# Wife said she filed for divorce



## bbdad23 (Dec 30, 2008)

I am new to this forum and I have come here for answers and advice. My wife and I have been together since Jan 1995. We got married in June of 2000. We have 2 boys, 7 and 13. I am 32 and she is 33. We have some problems with our marriage that are not uncommon but my wife reacts to them in a very destructive way. 

In 1998, we split for a while and she went wild. She went out almost everynight. She moved out of the house we were living in but I still took care of my son almost every night. I was the only security he had. This went on for almost 7 or 8 months until she was driving home one night and got a DUI. Soon after that she stopped drinking and we married in 2000.

In, 2004, we encountered some problems and she started hanging out with some younger single people from work. She started going out for drinks after work and the next thing I know she was having an affair. I confronted her about her affair and she told me she wanted out of the marriage. She then starting going out more, at least 3 times per week. This went on for 6-7 months until she called me at 1:00 am and told me her car would not move. I loaded up the kids and drove to the bar to find that her car was wrecked. I noticed a pole in the parking lot that she had hit. She was able to get the car into the street before the wheel finally broke. Soon after that she stopped drinking and partying. SHe broke down and told me she was sorry and that was the worse time in her life and she would never do it again.

********************

Written instruction A
Condense the paragraph in the forum post that begins "In 1998, we split for a while" into a short bulleted list that keeps its main facts.
Written instruction B
Reproduce the forum post word for word, everything from "In 1998, we" down to "married in 2000.".

Entries shown
********************

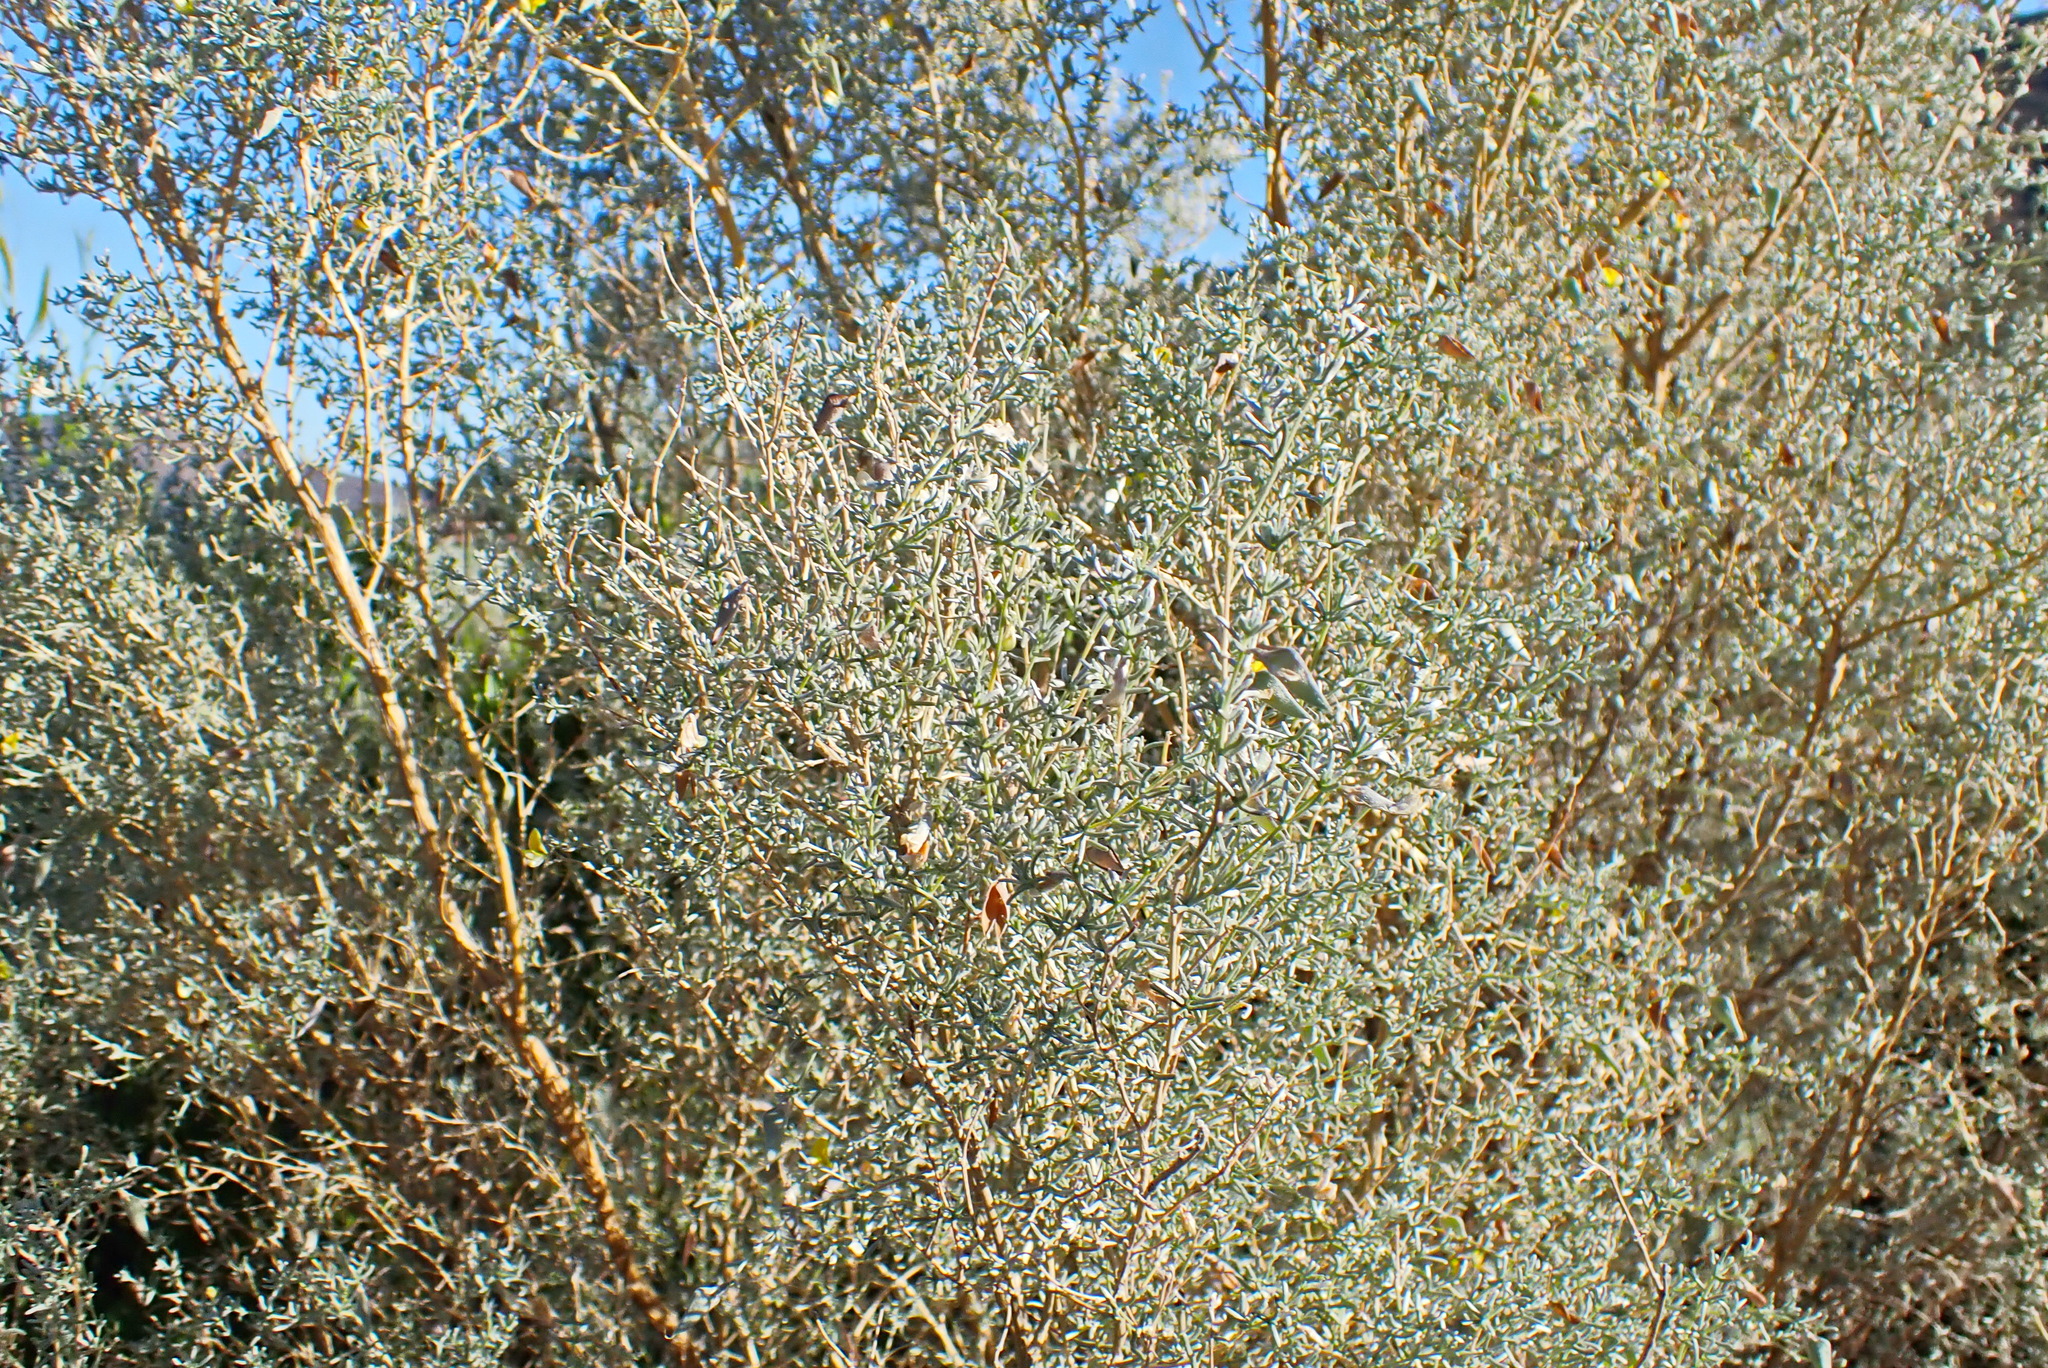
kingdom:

********************

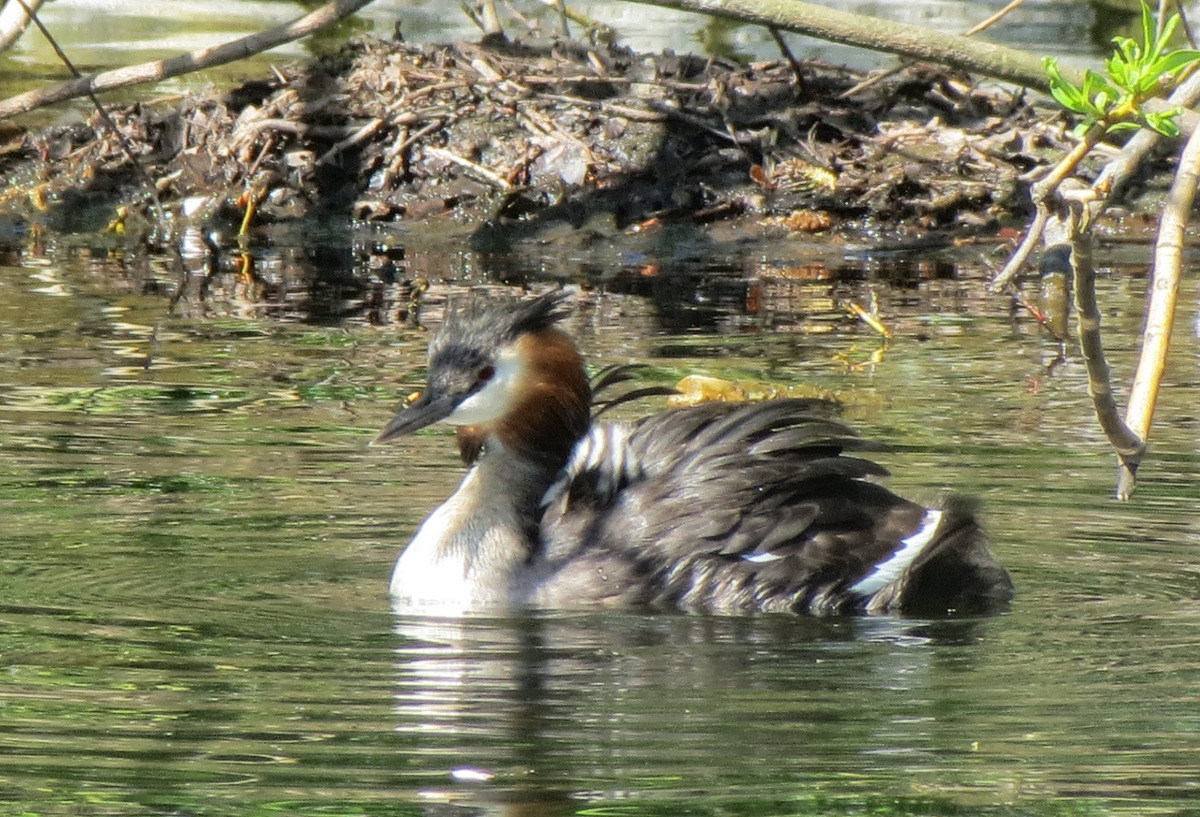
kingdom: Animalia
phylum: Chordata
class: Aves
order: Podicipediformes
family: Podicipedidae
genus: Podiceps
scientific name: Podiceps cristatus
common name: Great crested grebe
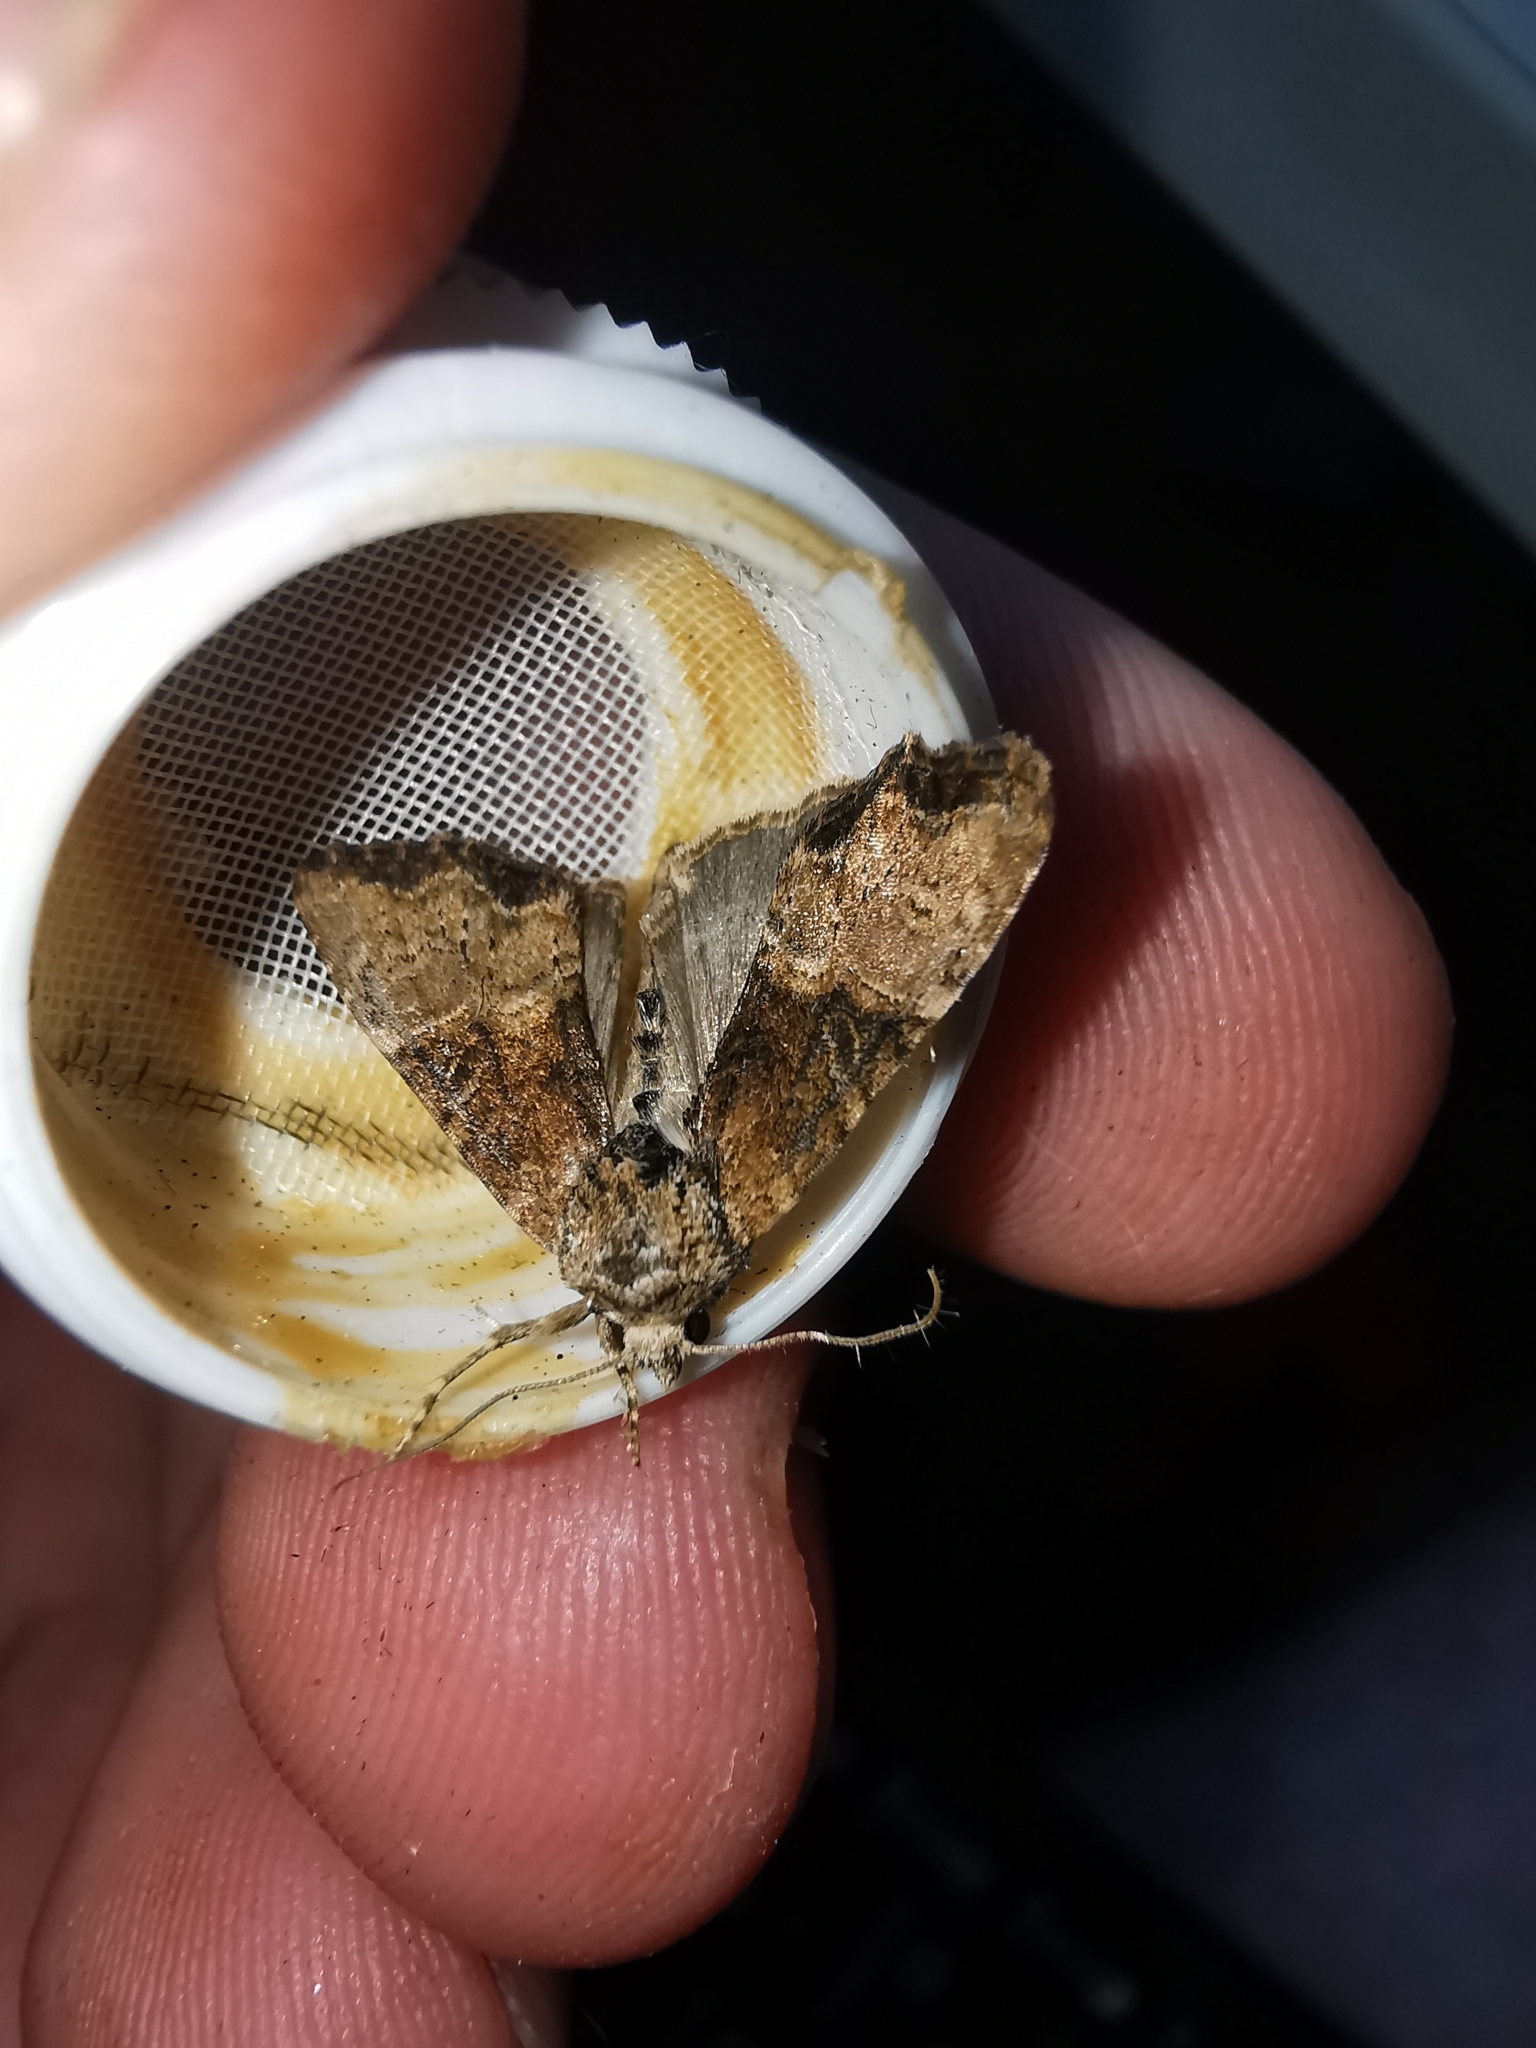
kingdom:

********************

Full answer A
- In 1998 the couple split for a while, and the wife went out almost every night.
- She moved out of their house, but the writer still looked after their son almost every night and was his only security.
- This lasted about 7 or 8 months, until she got a DUI while driving home one night.
- She stopped drinking soon afterward, and they married in 2000.

Full answer B
In 1998, we split for a while and she went wild. She went out almost everynight. She moved out of the house we were living in but I still took care of my son almost every night. I was the only security he had. This went on for almost 7 or 8 months until she was driving home one night and got a DUI. Soon after that she stopped drinking and we married in 2000.